Description
In Letter to Poetry, Tom Mandel finds both Rhyme and Reason under the hood of his Coupe de Ville. Rhyme is sometimes played for winks and Reason cloaked in gentle humor (“Maybe more hot air would make it / safe to cross the brink of this thin ice?”), but the undertones are stoic, Talmudic, and wise. Poetry offers Mandel a vast formal, historical, and even autobiographical toolkit. When he writes that a metaphor is “like a noun no longer / used on that occasion,” his words are both wistful and transporting. Poetry was built to perform this task.
— Jean Day
It seems entirely right that Tom Mandel’s LETTER TO POETRY should have been occasioned, in part, by his purposive misremembering of a remark made by Harry Mathews.
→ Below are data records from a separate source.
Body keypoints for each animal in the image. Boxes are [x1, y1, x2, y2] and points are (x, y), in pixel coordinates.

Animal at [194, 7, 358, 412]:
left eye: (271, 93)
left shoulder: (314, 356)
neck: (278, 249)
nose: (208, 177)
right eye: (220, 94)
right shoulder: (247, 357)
A dark European stripe runs through the work of both writers, and perhaps only they would contrive to chance upon a ripe clinamen in the Florida Keys. But was the letter answered, the reader inquires? Hell—was it ever! The beguilingly odd works visited upon our correspondent evince a rich, comedic music shot through with moments of stark poignance and reflective beauty. Tom Mandel is here to fold you into a rhyme; the note on his door reads, “I’ll be back in no time.”
— Miles Champion
Tom Mandel’s poetry moves the reader ever closer to a freedom that can only be found in art.
— Richard Roundy
Tom Mandel’s LETTER TO POETRY hums, rhymes, and spiels in passages dark and dear. It’s as if Byron had passed through postmodernism at warp speed to land in an only slightly recognizable present, tense with chance.
— Charles Bernstein
Author Bio
Tom Mandel was born and grew up in Chicago. He was educated in the city's jazz and blues clubs and at the University of Chicago. He has lived in New York, Paris, San Francisco and Washington DC. He lives in Lewes, Delaware. He is the author of REALISM (Burning Deck, 1991), Letters of the Law (Sun & Moon Press, 2000), TO THE COGNOSCENTI (Atelos, 2006), Erat (Burning Deck Press, 1981), Some Appearances (1987), Central Europe (Coincidence Press, 1985), Ready to Go (Ithaca House, 1981), and other books of poetry, as well as co-author of The Grand Piano. His work has been anthologized in Post-Modern American Poetry: A Norton Anthology, In the American Tree, 49+1: Poètes Americain. as well as multiple volumes of Best American Poetry.